Goal
Rewrite the records with "common name" swapped for "everyday name" everywhere it appears, changing nothing else, and leave out the pictures.

** Start Provided entries **

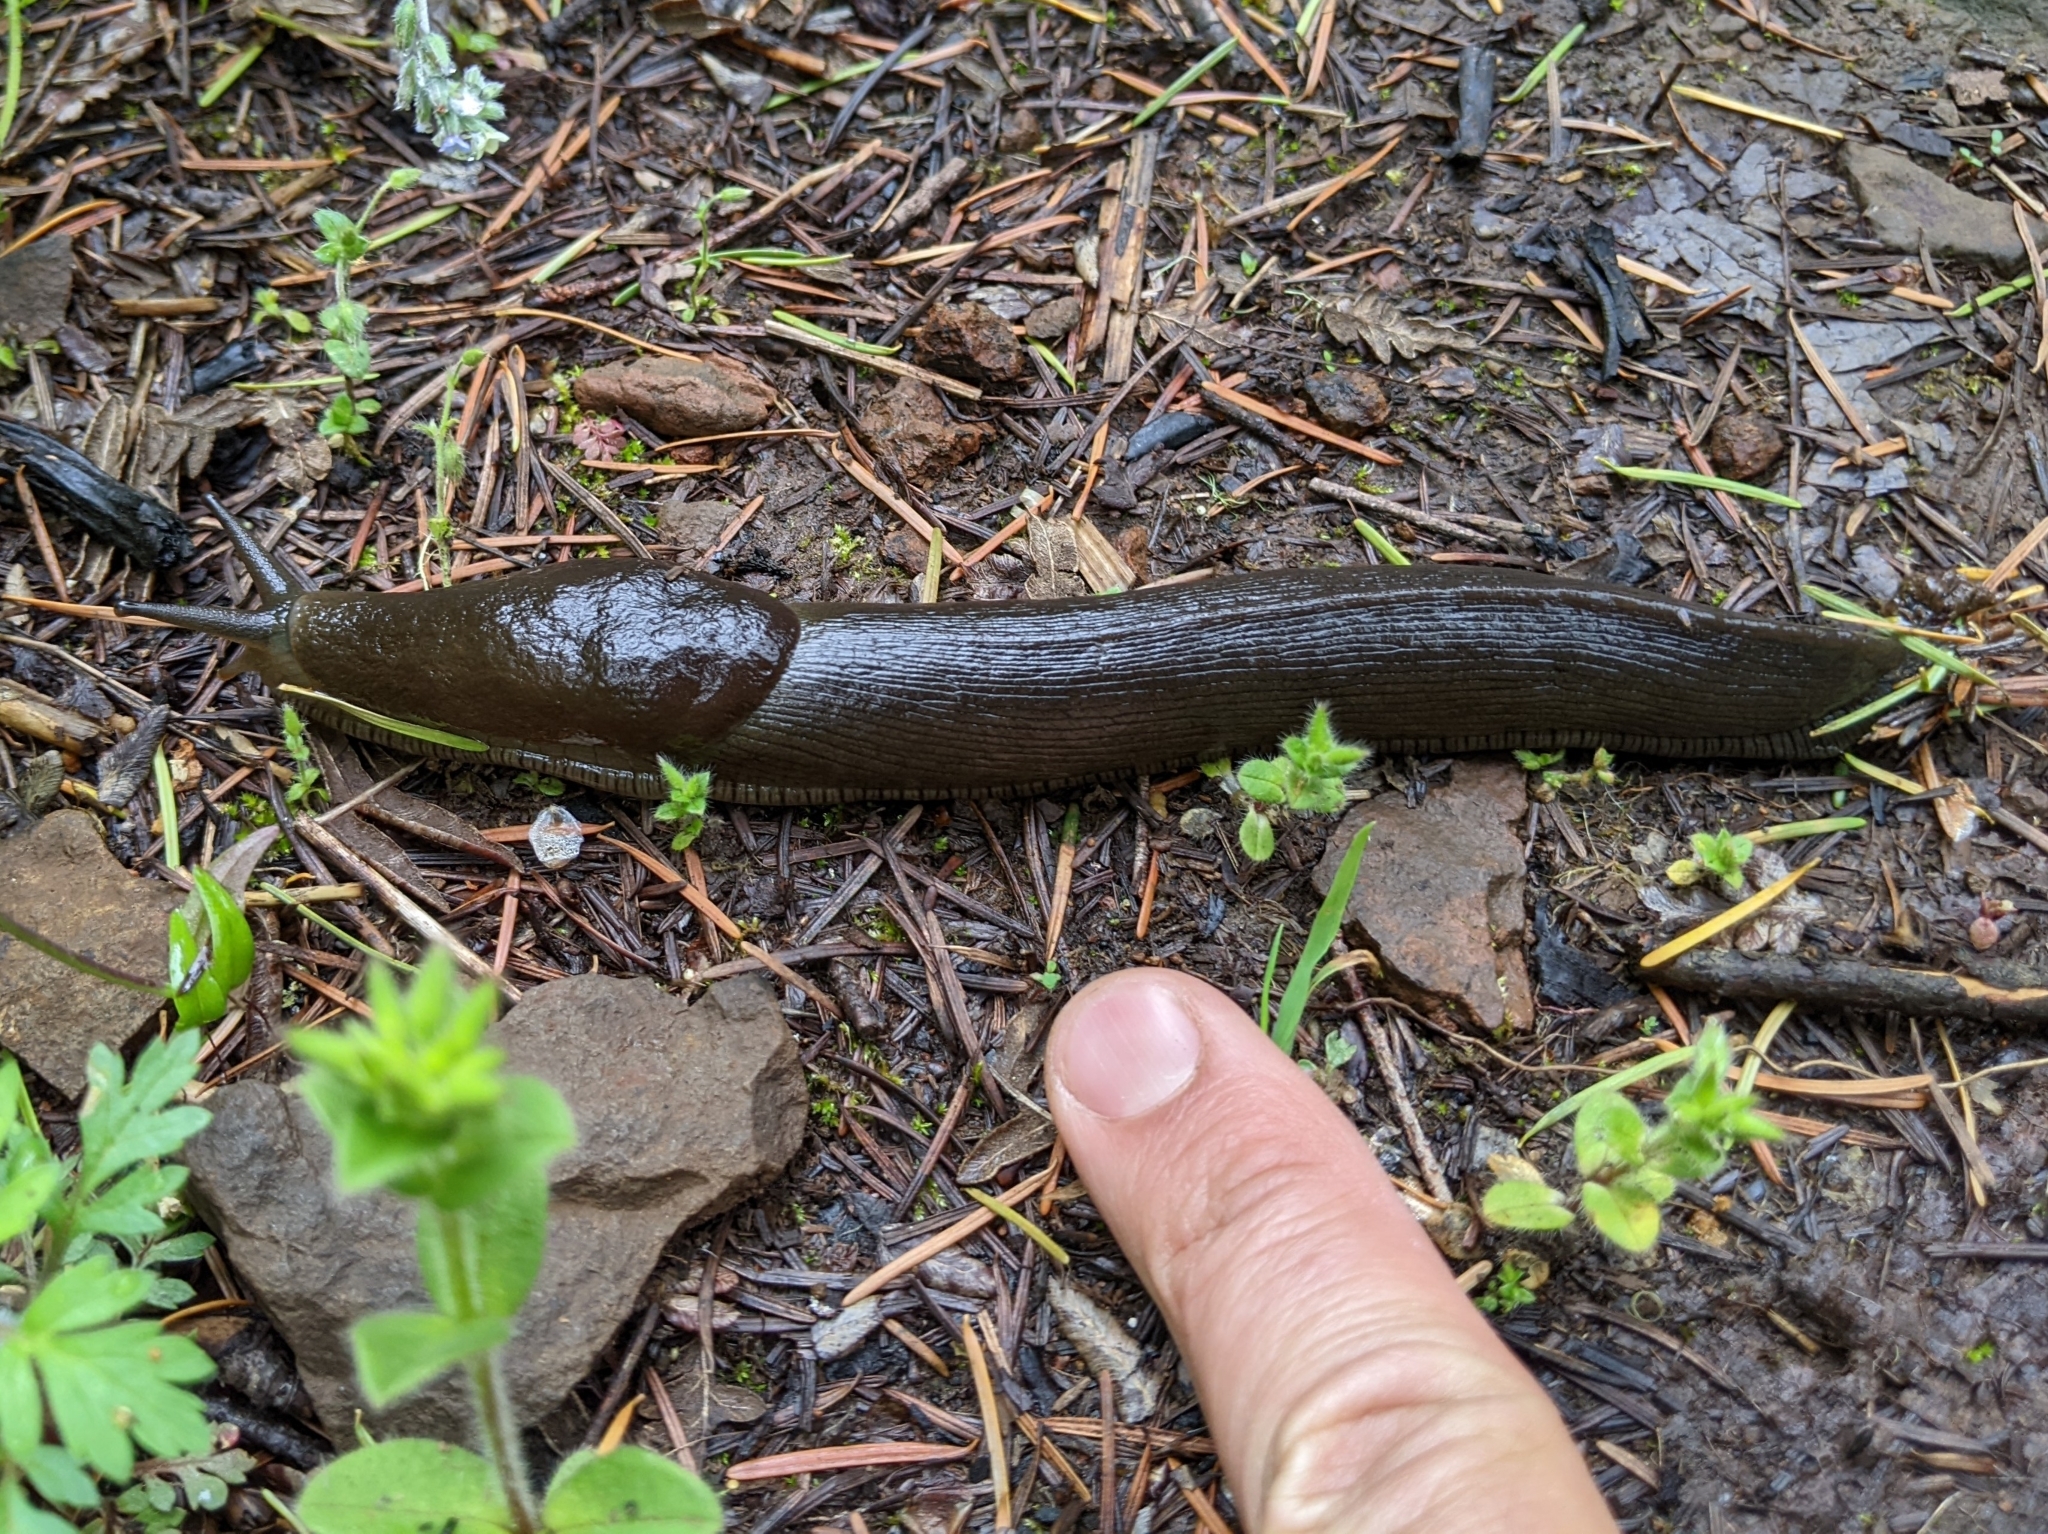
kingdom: Animalia
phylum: Mollusca
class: Gastropoda
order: Stylommatophora
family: Ariolimacidae
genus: Ariolimax
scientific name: Ariolimax columbianus
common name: Pacific banana slug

** End Provided entries **

Final result
kingdom: Animalia
phylum: Mollusca
class: Gastropoda
order: Stylommatophora
family: Ariolimacidae
genus: Ariolimax
scientific name: Ariolimax columbianus
everyday name: Pacific banana slug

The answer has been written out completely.